Inobstante a reunião realizada em 26 de janeiro deste ano entre o Ministro da Justiça e os Secretários de Segurança Pública de todos os estados e do Distrito Federal, com o propósito de fortalecer nacionalmente ações integradas de segurança pública, persiste o discurso do governo federal de que a competência para o combate às facções criminosas é atribuição constitucional dos estados e que não haverá interferência nesta.

A ênfase recai sobre a proposição de uma política federal de atuação conjunta para combater as organizações criminosas a partir do uso da inteligência e da informação, bem como a descapitalização das organizações criminosas, o que é estratégico e urgente. Contudo, até agora, simples retórica.

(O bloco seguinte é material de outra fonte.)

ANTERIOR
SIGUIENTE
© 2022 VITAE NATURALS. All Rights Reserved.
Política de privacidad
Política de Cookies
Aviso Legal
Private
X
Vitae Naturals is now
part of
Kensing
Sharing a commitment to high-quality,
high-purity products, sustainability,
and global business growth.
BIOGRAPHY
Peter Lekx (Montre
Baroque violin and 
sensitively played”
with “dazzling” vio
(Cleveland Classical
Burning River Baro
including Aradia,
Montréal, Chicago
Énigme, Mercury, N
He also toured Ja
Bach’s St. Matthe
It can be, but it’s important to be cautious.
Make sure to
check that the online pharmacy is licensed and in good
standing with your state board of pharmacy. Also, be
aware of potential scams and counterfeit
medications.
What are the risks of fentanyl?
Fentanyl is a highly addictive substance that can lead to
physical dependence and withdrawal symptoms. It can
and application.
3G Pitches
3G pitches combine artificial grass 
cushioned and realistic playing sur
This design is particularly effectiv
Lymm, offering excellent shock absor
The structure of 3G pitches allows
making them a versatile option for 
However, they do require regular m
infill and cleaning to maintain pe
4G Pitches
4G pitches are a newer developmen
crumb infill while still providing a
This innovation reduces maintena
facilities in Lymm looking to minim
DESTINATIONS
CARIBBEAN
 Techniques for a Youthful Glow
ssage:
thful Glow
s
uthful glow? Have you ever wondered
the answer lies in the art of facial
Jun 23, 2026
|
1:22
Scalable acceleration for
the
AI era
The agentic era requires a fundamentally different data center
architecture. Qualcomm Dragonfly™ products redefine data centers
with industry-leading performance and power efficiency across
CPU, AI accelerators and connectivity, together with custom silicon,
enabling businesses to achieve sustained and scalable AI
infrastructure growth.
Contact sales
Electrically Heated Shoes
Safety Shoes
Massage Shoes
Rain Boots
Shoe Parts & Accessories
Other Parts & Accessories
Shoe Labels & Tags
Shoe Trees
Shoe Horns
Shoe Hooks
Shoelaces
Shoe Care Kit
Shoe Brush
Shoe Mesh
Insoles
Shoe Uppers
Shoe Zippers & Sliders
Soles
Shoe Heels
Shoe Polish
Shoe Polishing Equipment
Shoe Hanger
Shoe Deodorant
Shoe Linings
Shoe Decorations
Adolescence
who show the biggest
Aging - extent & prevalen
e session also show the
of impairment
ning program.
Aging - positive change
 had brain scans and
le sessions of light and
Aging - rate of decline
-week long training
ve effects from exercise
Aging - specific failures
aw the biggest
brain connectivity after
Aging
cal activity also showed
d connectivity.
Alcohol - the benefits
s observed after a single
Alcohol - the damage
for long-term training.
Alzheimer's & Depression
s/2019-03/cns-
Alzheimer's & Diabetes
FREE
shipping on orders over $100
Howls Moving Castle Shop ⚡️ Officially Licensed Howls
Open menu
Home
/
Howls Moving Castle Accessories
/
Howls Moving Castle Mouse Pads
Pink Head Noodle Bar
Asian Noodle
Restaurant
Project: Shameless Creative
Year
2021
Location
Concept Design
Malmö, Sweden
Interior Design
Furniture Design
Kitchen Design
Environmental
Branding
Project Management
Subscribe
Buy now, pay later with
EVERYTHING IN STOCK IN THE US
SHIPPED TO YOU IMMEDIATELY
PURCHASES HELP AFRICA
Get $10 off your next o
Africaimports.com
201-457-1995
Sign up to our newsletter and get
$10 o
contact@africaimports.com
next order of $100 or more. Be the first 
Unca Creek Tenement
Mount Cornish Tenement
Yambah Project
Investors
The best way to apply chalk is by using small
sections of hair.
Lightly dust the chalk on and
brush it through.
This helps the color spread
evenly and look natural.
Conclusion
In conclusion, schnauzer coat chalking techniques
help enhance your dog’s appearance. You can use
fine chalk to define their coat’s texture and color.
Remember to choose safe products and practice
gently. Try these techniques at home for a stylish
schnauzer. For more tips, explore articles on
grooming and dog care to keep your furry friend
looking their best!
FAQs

De outro lado, a truculência e letalidade policial, que se mostram de forma expressiva em alguns estados da federação — como Bahia, Rio de Janeiro e São Paulo —, terminam por desacreditar a polícia, fortalecendo as facções criminosas. Diante desse cenário, no dia 14 de agosto, postou Flávio Dino em suas redes sociais: “Nesta semana teremos reunião com os Secretários de Segurança Pública dos Estados. Vamos conversar sobre prioridades: investigações contra facções criminosas e mortes violentas intencionais. Desde o início do ano, temos trabalhado com os Estados e vamos continuar nesse caminho de diálogo com todos (SUSP e sociedade civil)”. Aguardemos...

Ante o exposto, tem-se como premissa necessária a qualquer tentativa de superação do quadro anômico que reveste a segurança pública no Brasil a adoção do federalismo cooperativo para a segurança pública. Isso permite, de fato, a articulação efetiva de uma política de segurança pública combinada com as necessárias políticas sociais — com vistas à família, à educação e à construção de um adequado e representativo sistema de inclusão e participação políticas — de forma consistente e duradoura, a permitir o resgate das dívidas sociais que oneram as comunidades carentes e estimulam a conquista de braços e espaços para as facções criminosas.

Entrevista Nota 10 — O evento de lançamento da sua obra também coincidiu com a inauguração do Núcleo de Apoio às Vítimas de Violência Urbana (NAVV), em funcionamento no Escritório de Práticas Jurídicas da Unifor (EPJ) da Unifor. O que esse equipamento representa para a sociedade? Como tem sido esses primeiros meses de funcionamento?

Juliana Mamede — O Núcleo de Apoio às Vítimas de Violência Urbana não apenas corrobora o compromisso social da Universidade de Fortaleza, mas também revela a preocupação com uma formação discente diferenciada, sensível às problemáticas do cotidiano, ao desenvolvimento de múltiplas habilidades necessárias à atuação profissional, ao pleno entendimento e efetivação dos direitos humanos.

A partir de um acolhimento multidisciplinar, o NAVV objetiva cuidar das vítimas diretas da violência nas esferas jurídica e psicossocial, amenizando a dor, proporcionando um mínimo de conforto ao ofertar um lugar de fala. Também viabiliza a tutela de direitos a partir de orientações jurídicas e judicialização de demandas, fortalecendo, assim, a rede de amparo e assistência às vítimas e familiares da violência.

Até o momento as ações estão sendo desenvolvidas em parceria especial com o Núcleo de Atendimento às Vítimas de Violência do Ministério Público Estadual, revelando-se esta frutífera e enriquecedora. Nos atendimentos realizados até agora, o que tem se evidenciado de forma contundente é o medo das vítimas de acionarem as instâncias competentes, face às possíveis represálias. O sentimento de desamparo, de vulnerabilidade e de impotência se sobressai em praticamente todas as falas, o que ressalta a relevância da iniciativa institucional.